With Part 13, we finished duplicating the official design with a somewhat cleaner schematic, leaving us with a BOM and drawing for an Arduino UNO R3. Now the job is to take that initial design and see what can be done with it, to make it an attractive product for Rheingold Heavy. I suppose this post will probably be more free form than the others, just because this is something that I don’t have concrete answers for.
Arduino Design Evaluation
The first step in designing a product is to come to grips with the problem you’re solving. In this case we have a working product, and we’ve got the design for it. We really need to understand what this established product does well, and what it doesn’t do so well. For all the things that people do with them, they are remarkably simple creatures, with the greatest value still residing in the software, not in the hardware.
Things Arduino Does Well
- Easy access to pins for prototyping
- Easy reset
- USB integrated
- Multiple powering options
- 500mA idiot proofing
- ICSP headers
Things Arduino Doesn’t Do Well
- Power consumption
- No testing of Arduino internals
- Giant USB Standard Type B connector
- So much Plated Through Hole
- Utilize the 16U2
I don’t see any reason to adjust any aspect of the things the Uno does well, and the previous thirteen episodes of this series were sufficient coverage as to why they exist in the first place. Let’s focus on the things it doesn’t do well and see what ideas I come up with.
Arduino Uno Design Analysis
The Arduino UNO R3 draws 50-55mA… just sitting there. That’s with a totally blank sketch uploaded. In fact, if I pull the ATMEGA328P from the socket and power the board up it still pulls 40mA of current. Yank out the USB connection and the load only drops to 33mA.
By comparison the SparkFun RedBoard only uses 22mA with a blank sketch and the 328P in place, and the Arduino Pro Mini (328P / 5V version) draws 14mA with a blank sketch. Implementing power saving, I can actually drive the ProMini down to 600uA of current draw. Essentially, there are current draw efficiencies that can be gained through adapting the design, that will make the full Arduino footprint more battery friendly than 55mA.
Essentially, 55mA would drain a 9V battery in less than 9 hours according to Duracell’s datasheet. Without doing a thing.

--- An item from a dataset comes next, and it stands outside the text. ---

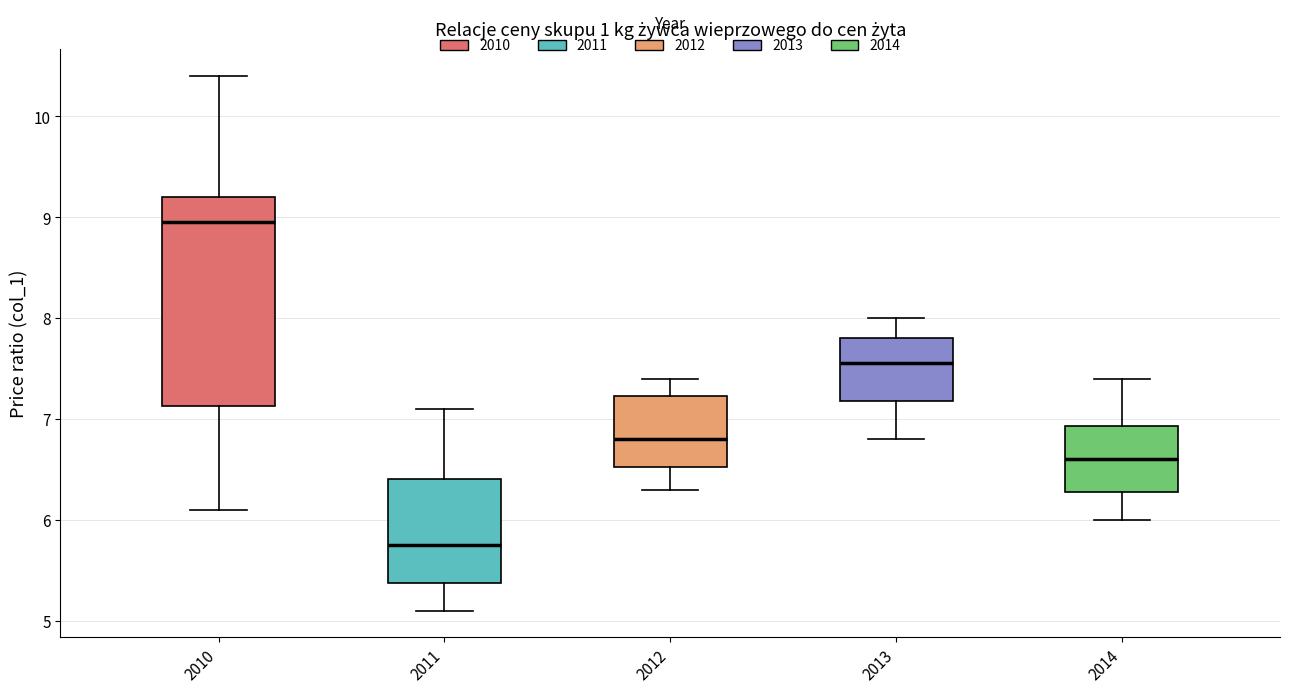

Which box is the tallest, from its lower edge to its upper edge?

2010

No Testing of Arduino Internals
The Arduino board is a black box and was not designed to allow easy measurement of things like I/O from the 16U2 or current draw at any location. Adding test points for some of the subsystems would be useful to allow testing, measurement, scope and logic probing over time, and hopefully without having to resort of using big rigs for holding probes in place.
USB Standard Type B Connector
This is the only thing on my desk that uses a Standard Type B connector. Everything else is a Mini or a Micro at this point. That standard sized connector, with the big electrically grounded shield around it has been the #1 cause of me short circuiting my Arduino during it’s lifetime (see point 5 above for “Things It Does Well”). I want to change this to the Mini-B.
So Much Plated Through Hole
So many components on the UNO R3 are PTH, that I shudder to think what the assembly cost for me would be. It would take some dedicated effort to find a CM able to do that much PTH, wave solder it, and give me any kind of reasonable pricing. Replacing as much with SMD as I can is probably optimal.
The 16U2 is an entire 8-bit microprocessor just… sitting there. It does USB-Serial translation but retains all it’s other abilities with no physical access to them. That’s just wasteful. I see two ways to go with this: replace the 16U2 with something more efficient and cost effective, or retain the 16U2 but isolate it to an entire breakout board that would allow it to be used for other purposes when not busy translating.